The merchants of the North pursued the slave trade so relentlessly because it paid such enormous profits on the capital outlay. Some of the voyages went wrong, but the trade, on the whole, netted immense returns. At the end of the eighteenth century a good ship, fitted to carry from 300 to 400 slaves, could be built for about $35,000. Such a ship would make a clear profit of from $30,000 to $100,000 in a single voyage.
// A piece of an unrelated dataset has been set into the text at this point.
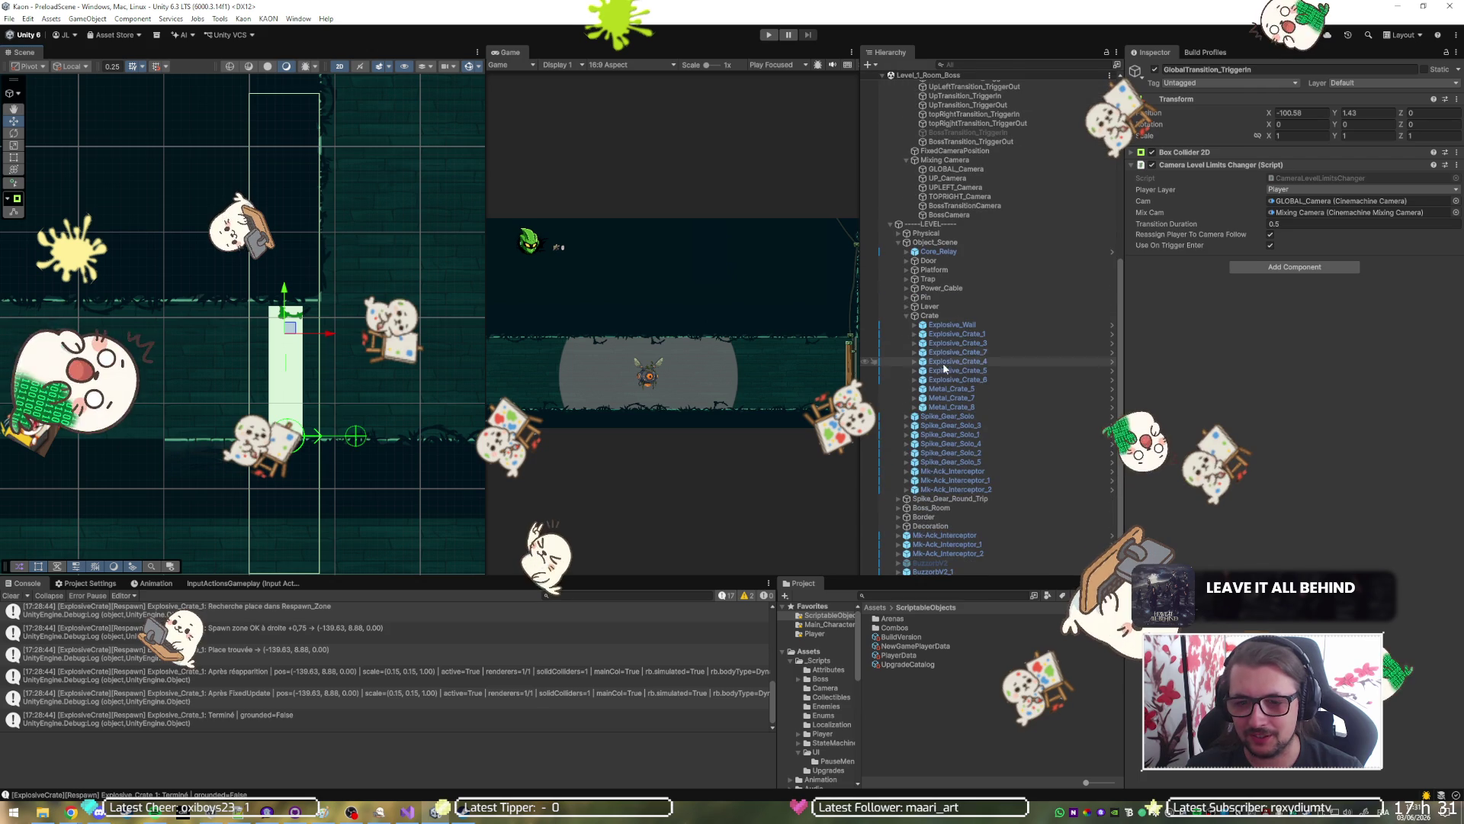
Expand Boss_Room > Gameplay > RESPAWN > RespawnSetters and frame Respawn_Entry_Setters in the Scene view.
{"action": "left_click", "coordinate": [907, 316]}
Some of them made as many as five voyages before they became so foul that they had to be abandoned.[21] While some voyages were less profitable than others, there was no avenue of international trade that offered more alluring possibilities.
Sanctioned by potentates, blessed by the church, and surrounded with the garments of respectability, the slave trade grew, until, in the words of Samuel Hopkins (1787), "The trade in human species has been the first wheel of commerce in Newport, on which every other movement in business has depended.... By it the inhabitants have gotten most of their wealth and riches." (Spears, p. 20.) After the vigorous measures taken by the British Government for its suppression, the slave trade was carried on chiefly in American-built ships; officered by American citizens; backed by American capital, and under the American flag.
The slave trade was the business of the North as slavery was the business of the South. Both flourished until the Proclamation of Emancipation in 1863.
4. Slavery in the United States
Slavery and the slave trade date from the earliest colonial times. The first slaves in the English colonies were brought to Jamestown in 1619 by a Dutch ship. The first American-built slave ship was the Desire, launched at Marblehead in 1636. There were Negro slaves in New York as early as 1626, although there were only a few hundred slaves in the colonies prior to 1650.
Since slave labor is economical only where the slaves can be worked together in gangs, there was never much slavery among the farmers and small business men of the North. On the other hand, in the South, the developing plantation system made it possible for the owner to use large gangs of slaves in the clearing of new land; in the raising of tobacco, and in caring for rice and cotton. The plantation system of agriculture and the cotton gin made slavery the success that it was in the United States. "The characteristic American slave, indeed, was not only a Negro, but a plantation workman."[22]
The opening years of the nineteenth century found slavery intrenched over the whole territory of the United States that lay South of the Mason and Dixon line. In that territory slave trading and slave owning were just as much a matter of course as horse trading and horse owning were a matter of course in the North. "Every public auctioneer handled slaves along with other property, and in each city there were brokers, buying them to sell again, and handling them on commission."[23]
The position of the broker is indicated in the following typical bill of sale which was published in Charleston, S. C., in 1795. "Gold Coast Negroes. On Thursday, the 17th of March instant, will be exposed to public sale near the exchange ... the remainder of the cargo of negroes imported in the ship Success, Captain John Conner, consisting chiefly of likely young boys and girls in good health, and having been here through the winter may be considered in some degree seasoned to the climate."[24]
Such a bill of sale attracted no more attention at that time than a similar bill advertising cattle attracts to-day.
During the early colonial days, the slaves were better fed and provided for than were the indentured servants. They were of greater money value and, particularly in the later years when slavery became the mainstay of Southern agriculture, a first class Negro, acclimated, healthy, willing and trustworthy, was no mean asset.